Problem -> Your copy must hold all of the data below, unchanged and without images.

Provided data ->
--------

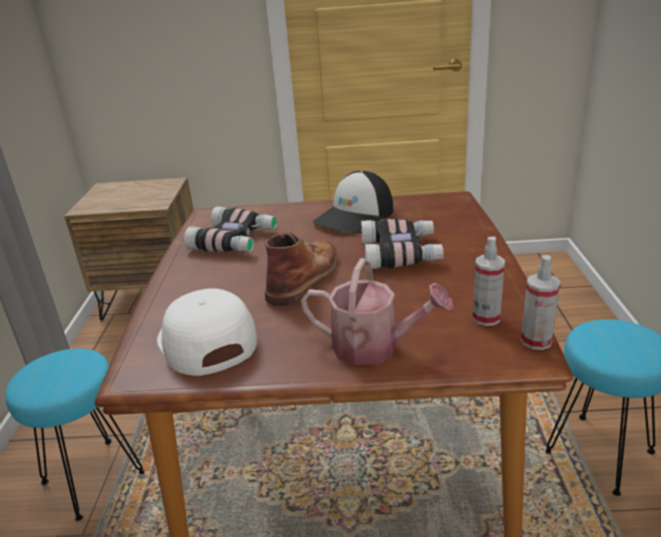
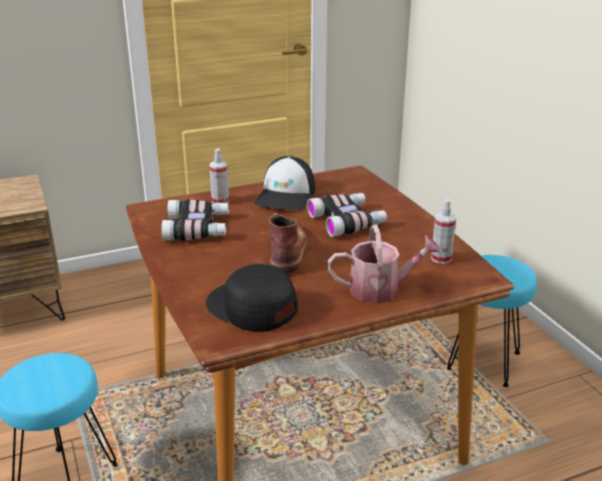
camera: 25 degrees left, 0 degrees up
(205, 341) = (251, 307): white cap -> black cap
(536, 341) = (481, 268): spray bottle -> spray bottle (220, 201)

--------

Answer to this task ->
camera: 25 degrees left, 0 degrees up
(205, 341) = (251, 307): white cap -> black cap
(536, 341) = (481, 268): spray bottle -> spray bottle (220, 201)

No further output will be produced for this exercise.